SVM classification was considered less efficient than MLC in relation to the separability of the “forestry” and “forest patches” classes. Although this classifier is non-parametric and considers the textural information of the pixels, which is considered an indicative of a better discrimination between vegetation classes [26], its potentiality for the separability of classes has not been verified. In the present work, the classifier presented a smaller noise error (salt and pepper effect, being less susceptible to errors, but also classifying erroneously isolated areas).
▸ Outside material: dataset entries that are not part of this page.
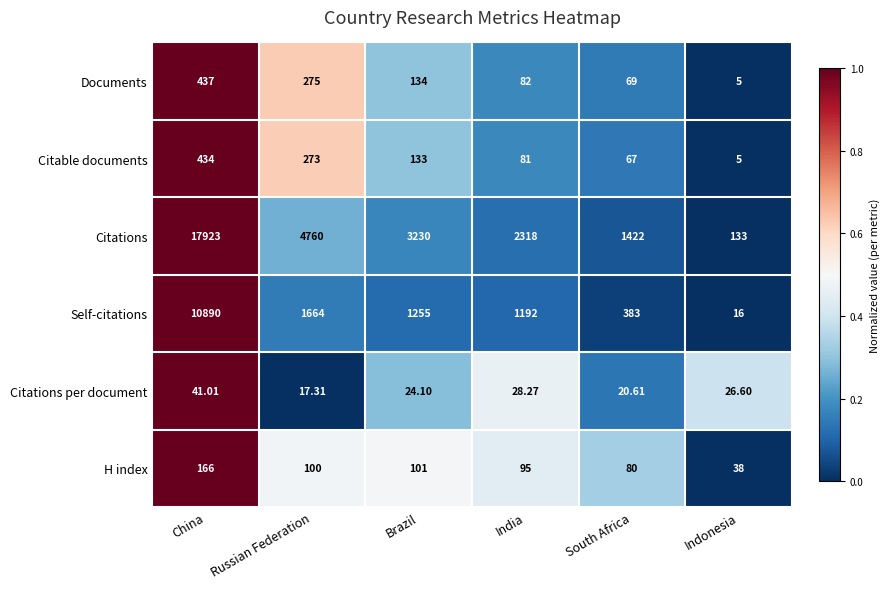

Which series has the largest total across all categories?

Citations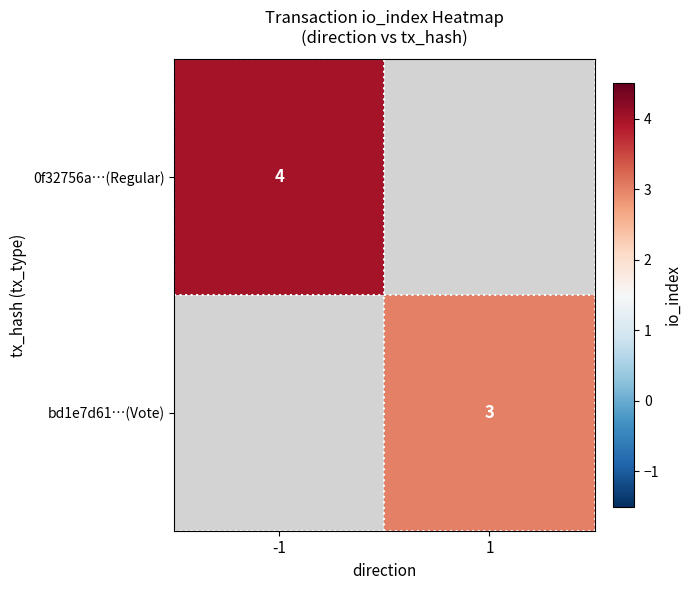

The value of bd1e7d61…(Vote) at 1 is 3. True or false?

True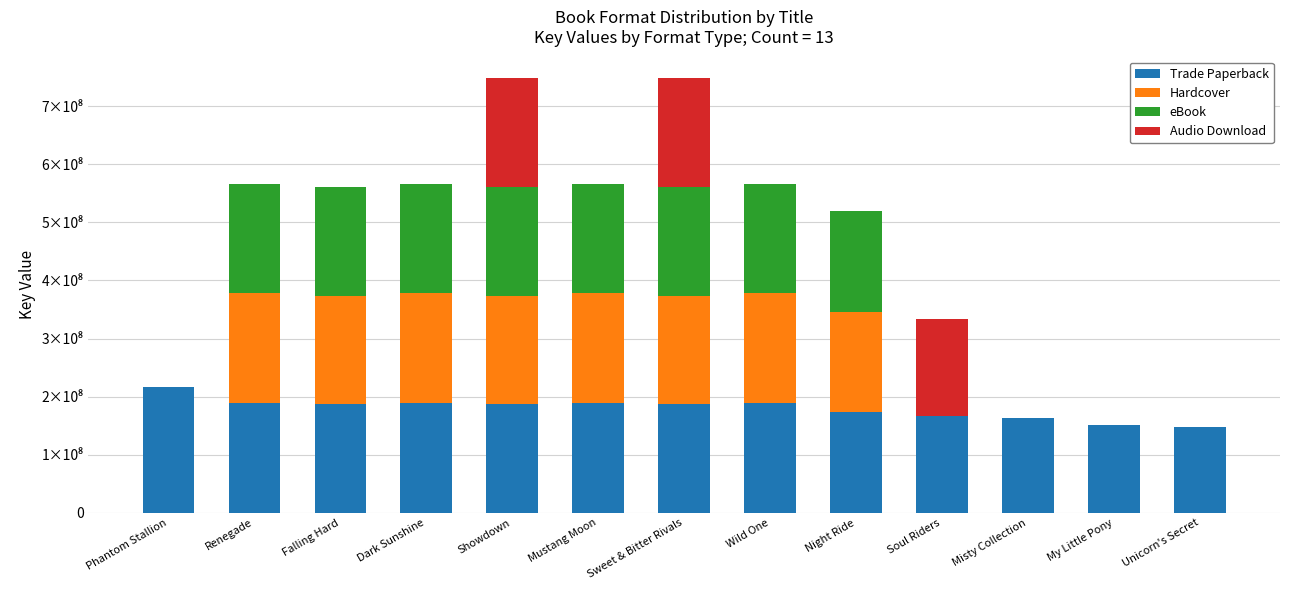

The Trade Paperback series shows 167126690 at Soul Riders. True or false?

True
On the other hand, MLC presented common problems related to pixel-to-pixel classifications, such as the salt and pepper effect, which are related to noise and classification errors, especially when the spatial contextual information is not taken into account [27]. Chelotti [28] considers that the performance of the classifiers is influenced by the number of classes; so, the few selected classes associated to the parametric statistics of the MLC may be an indicative of a better classifier effectiveness.

The separability of “forest patches” and “forestry” was less significant when the RT algorithm was used. According to Adam [18], the main hypothesis of such outcome may be related to an inefficiency of the decision tree classification algorithm within the GIS platforms, which is corroborated by results from studies demonstrating a large potential of image classification based on RT algorithm [29] [30] [31] [32].

The use of high resolution satellite images should also improve the classifier accuracy, as stated by Jensen [33] ; a high radiometric resolution increases the probability of the phenomena to be evaluated by Remote Sensing with more accuracy, allowing to identify several pieces of forestry among the forest patches. These enhanced results were obtained only for the MLC and SVM classifiers.

6. Conclusion

The mapping and classification of Brazilian Atlantic Forest patches are of pivotal importance for actions aiming at conservation and management of this important biome. In this way, this research contributes to knowledge about image classifiers application for the separability of targets, such as patches of native forest. Therefore, results from the present work show that the three classifiers studied allowed to separate the remaining patches from native Atlantic Forest, with the greatest efficiency observed for the SVM. Furthermore, the continuous refinement of satellite image classification algorithms is an important task, since the enhancement on such methods helps to better identify native forests along fragmented environments, increasing the knowledge and supporting decision-makings, as well as conservation policies. Satellite imagery and automated classifications are important tools, which offer facility and agility in studies involving the mapping of landscape units and represent essential instruments for environmental management.

Conflicts of Interest

The authors declare no conflicts of interest regarding the publication of this paper.